A^2=b+c,b^2=c+a,c^2=a+b, then the value of 1/a+b + 1/b+1 + 1/c+1 equal to?

1 Answer
May 17, 2018

# 3, or, 1#.

Explanation:

We will assume that, #a,b,c in RR#.

We have, #a^2=b+c, and, b^2=c+a#.

#:. a^2-b^2=(b+c)-(c+a)=b-a#.

#:. (a-b)(a+b)+(a-b)=0#.

#:. (a-b)(a+b+1)=0#.

#:. a=b, or, a+b+1=0#.

#"If "a+b+1=0," then, "c^2=a+b=-1," which is impossible in "RR#.

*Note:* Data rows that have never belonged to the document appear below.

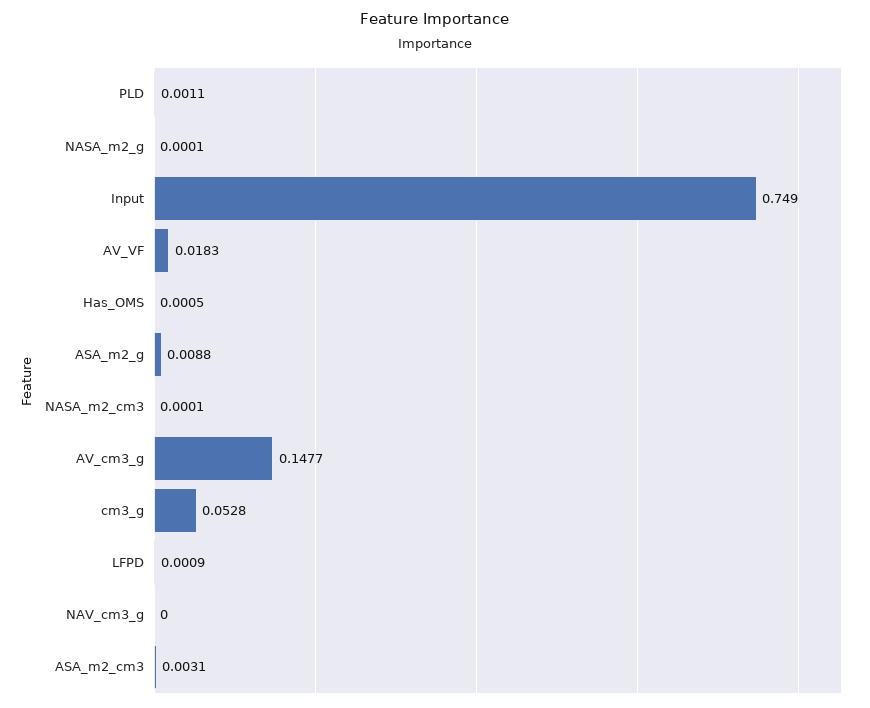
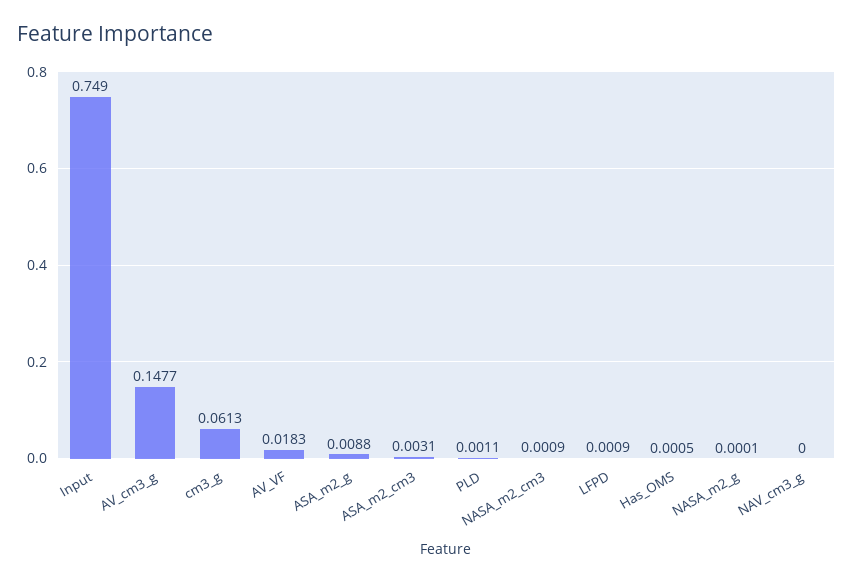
  {
    "PLD": 0.0011,
    "NASA_m2_g": 0.0001,
    "Input": 0.749,
    "AV_VF": 0.0183,
    "Has_OMS": 0.0005,
    "ASA_m2_g": 0.0088,
-   "NASA_m2_cm3": 0.0001,
+   "NASA_m2_cm3": 0.0009,
    "AV_cm3_g": 0.1477,
-   "cm3_g": 0.0528,
+   "cm3_g": 0.0613,
    "LFPD": 0.0009,
    "NAV_cm3_g": 0,
    "ASA_m2_cm3": 0.0031
  }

#:. a=b#, and, we can similarly get, #b=c#.

#:. a=b=c#.

Then, #a^2=b+c rArr a^2=a+a=2a rArr a^2-2a=0#.

#:. a=0, or, a=2#.

Thus, #a=b=c=0, or, a=b=c=2#.

Case 1 : #a=b=c=0#.

In this case, #1/(a+1)+1/(b+1)+1/(c+1)=1/1+1/1+1/1=3#.

Case 2 : #a=b=c=2#.

In this case, the Reqd. Value #=3*1/3=1#.